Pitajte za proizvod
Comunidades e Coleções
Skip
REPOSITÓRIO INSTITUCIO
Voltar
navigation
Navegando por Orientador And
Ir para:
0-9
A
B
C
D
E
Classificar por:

◇ ◇ ◇ ◇ ◇ ◇ ◇

## EXERCISE REQUIREMENTS
Repeat the data word for word.

## EXERCISE SOLUTION
Pitajte za proizvod
Comunidades e Coleções
Skip
REPOSITÓRIO INSTITUCIO
Voltar
navigation
Navegando por Orientador And
Ir para:
0-9
A
B
C
D
E
Classificar por:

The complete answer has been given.